That dumb things would be moved to sympathize,

And the brute Earth would lend her nerves, and shake,

Till all thy magic structures, reared so high,

Were shattered into heaps o’er thy false head.”

(ll. 790–799.)

This vehemence of moral enthusiasm in Milton is due to the conception of chastity as an “abstracted sublimity.” He learned it, he says, in his study of Platonic philosophy; but the teaching of it as a positive doctrine applied to human conduct is his own contribution, and strikes the characteristic note of his idealism. In Plato he found only the suggestion of this teaching. It lay in that idea of the “Phædo,” already explained, of the destruction of the soul’s purity through sense knowledge.

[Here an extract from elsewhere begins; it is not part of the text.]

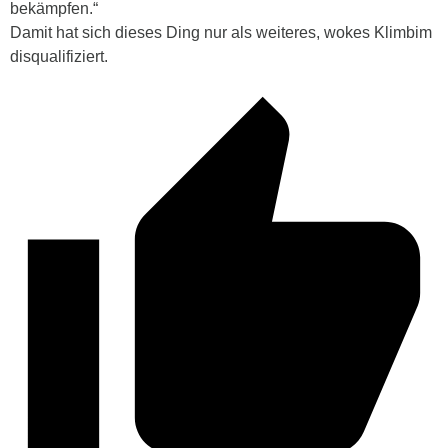
bekämpfen.“
Damit hat sich dieses Ding nur als weiteres, wokes Klimbim
disqualifiziert.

Milton’s imagination, working upon this idea, transformed it in a way peculiar to himself alone. The pure soul, according to his belief, has power in itself to change the body to its own pure essence. The conversion of body to soul, however, is not a tenet of Platonic philosophy in any phase. It was the working in Milton of that tendency, visible throughout the poetry of the seventeenth century, to assert the primacy of the soul in life—an attempt which was made by the metaphysical poets especially in their treatment of love.

The statement of this theory of chastity is explained in “Comus,” and its quickening influence is felt in the very manner in which Milton refers to it. Before the Elder Brother recounts the effect of lust upon the soul he explains the hidden power of chastity.